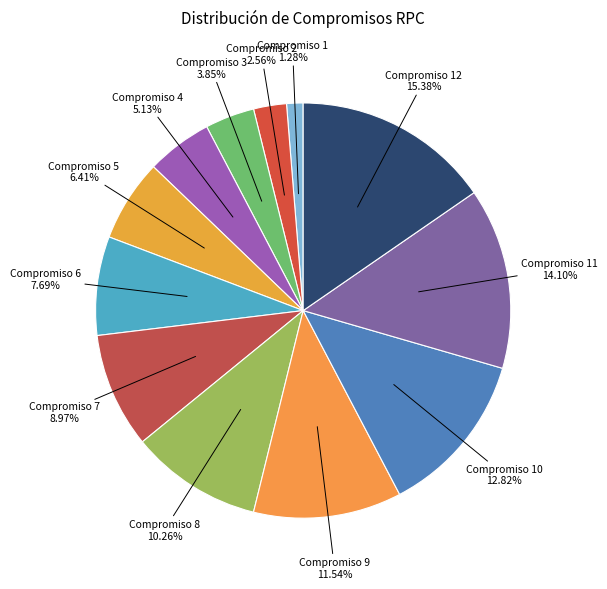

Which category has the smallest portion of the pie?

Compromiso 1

^^^^^^^^

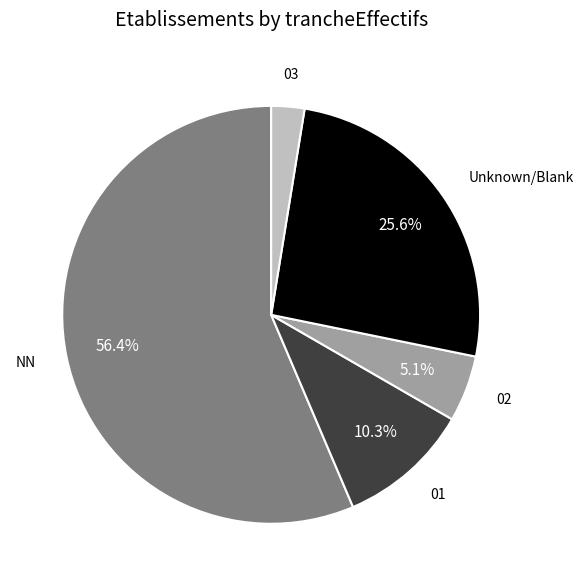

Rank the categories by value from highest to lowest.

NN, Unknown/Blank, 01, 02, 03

^^^^^^^^

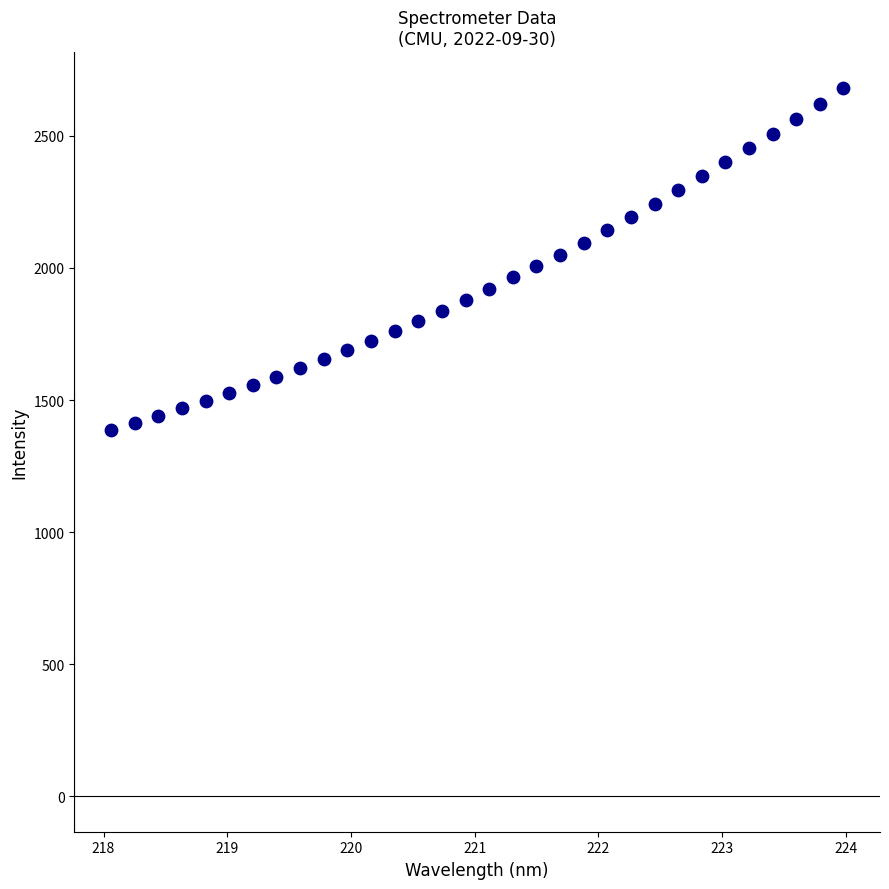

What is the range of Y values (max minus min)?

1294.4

^^^^^^^^

__Exercise__. Find every line above that contains the word "smallest", and copy each one out in full.

__Answer__.
Which category has the smallest portion of the pie?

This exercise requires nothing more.